Alors là, on en a vraiment chié… Le premier jour, c’était de la rigolade après ce qu’on vient de faire.. Notre train retour de Chengde nous a amené à la gare de Pékin Est, et on a marché, marché, marché… Sur la route, on traverse une rue aux allures de village alpin, surréaliste! Ah, les chinois et la contrefaçon!!
Au bout d’un moment, on a demandé notre chemin à un jeune en trottinette, qui, très sympa, a regardé le trajet à suivre sur son téléphone, et puis après avoir marché encore un certain temps, nous avons essayé les taxis, qui nous ont gentiment recalés. L’adresse de l’hôtel suscite des réactions bizarres et ça sera pareil à chaque fois qu’on la montrera à quelqu’un… Nous n’avons toujours pas compris pourquoi!
On a donc continué à marcher, ce qui n’est pas un problème pour nous, mais avec 15 kilos sur le dos et la fatigue du train, c’est une autre affaire. On a redemandé notre chemin à un type près d’une barrière. Il avait l’air bien embêté, et les gens autour se sont arrêtés pour regarder. Du coup, une petite grand-mère nous a pris en charge, elle était très mignonne, nous donnait des indications lorsqu’on traversait les routes. Elle nous a fait monter dans un bus en expliquant notre situation à la vendeuse de tickets, puis elle est descendue en nous saluant. Merci Mamie (Anne je pense fort à toi :)) La vendeuse de tickets s’est avérée à son tour très sympathique et en plus, elle parlait bien anglais. Elle nous a dit où descendre et de redemander aux gens dans la rue.
Nous découvrons ainsi le bus pékinois et la ville de nuit. Nous arrivons à l’arrêt, on descend après avoir remercié chaleureusement la vendeuse de tickets qui nous dit « pas la peine de me remercier », si, si!!
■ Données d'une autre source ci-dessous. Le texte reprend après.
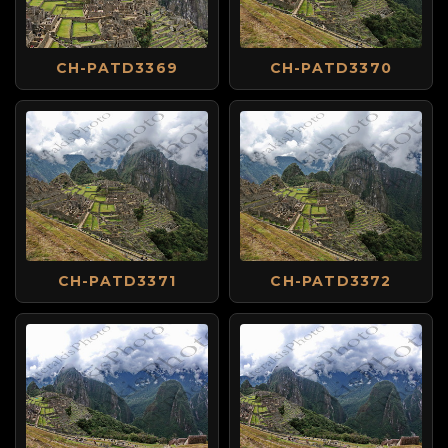
CH-PATD3369
CH-PATD3370
CH-PATD3371
CH-PATD3372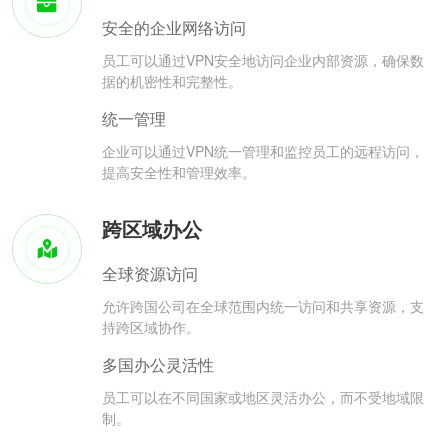
安全的企业网络访问
员工可以通过VPN安全地访问企业内部资源，确保数
据的机密性和完整性。
统一管理
企业可以通过VPN统一管理和监控员工的远程访问，
提高安全性和管理效率。
跨区域办公
全球资源访问
允许跨国公司在全球范围内统一访问和共享资源，支
持跨区域协作。
多国办公灵活性
员工可以在不同国家或地区灵活办公，而不受地域限
制。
Dans la rue, on redemande à un type en uniforme qui nous indique notre chemin, là encore chaleureusement, puis on se perd à nouveau dans un hutong. Pour information, les hutongs sont des petites ruelles labyrinthiques qui forment le coeur de Pékin. C’est génial de s’y balader en flânant, mais dans notre situation, ça peut tourner au cauchemar! Par chance, une dame nous demande si on a besoin d’aide…carrément! On lui montre un plan, qu’on a dégoté dans une auberge de jeunesse croisée sur la route, elle nous oriente, on marche encore un peu et…eurêka! On trouve enfin.
Le coin est chouette, c’est très animé et c’est bourré de touristes, mais du coup, ça parle pas mal anglais (après Chengde, le contraste est saisissant). Cette galère aura été un mal pour un bien car nous avons découvert une facette des pékinois que nous n’avions pas encore vue, basée sur la gentillesse et l’entraide.
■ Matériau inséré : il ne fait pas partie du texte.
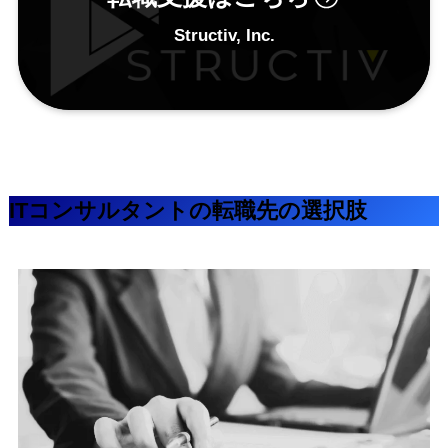
Structiv, Inc.
ITコンサルタントの転職先の選択肢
On rentre dans la chambre de l’auberge de jeunesse si durement atteinte, qui est miteuse et qui se ferme au cadenas. On trouve même un gros champignon dans la salle de bain! Et il ne faut pas jeter le PQ dans les toilettes, mais dans une poubelle à côté, nice…pourvu qu’on ne se paye pas la tourista du siècle! On paie vraiment la localisation pour le coup!

On décide d’aller manger. Il est tard (les chinois mangent tôt) et on n’a fait que grignoter dans le train. On se décide, après cette journée de merde, d’aller se faire la spécialité pékinoise, le canard laqué. En plus, nous sommes passés devant un resto spécialisé tout à l’heure. On y entre, on est très bien accueillis et en anglais, qui plus est. Le serveur est très sympa, il nous montre le canard, plus les accompagnements sur la carte: on dit banco. Peu après, trois plats de canard découpé arrivent, un avec la peau, l’autre avec de la viande uniquement, et le dernier avec un mix des deux, plus des petites galettes toutes fines, et tout un tas de petits légumes ainsi que de la sauce. Mais comment ça se mange ce truc? Le serveur, sentant certainement notre désarroi, vient à la rescousse. Il me prend mes baguettes, pioche du canard, le trempe dans la sauce et le met au milieu d’une petite galette. Il y ajoute les accompagnements et explique qu’il faut rouler le tout dans la galette. Le résultat est succulent, sûrement un des meilleurs repas de notre voyage.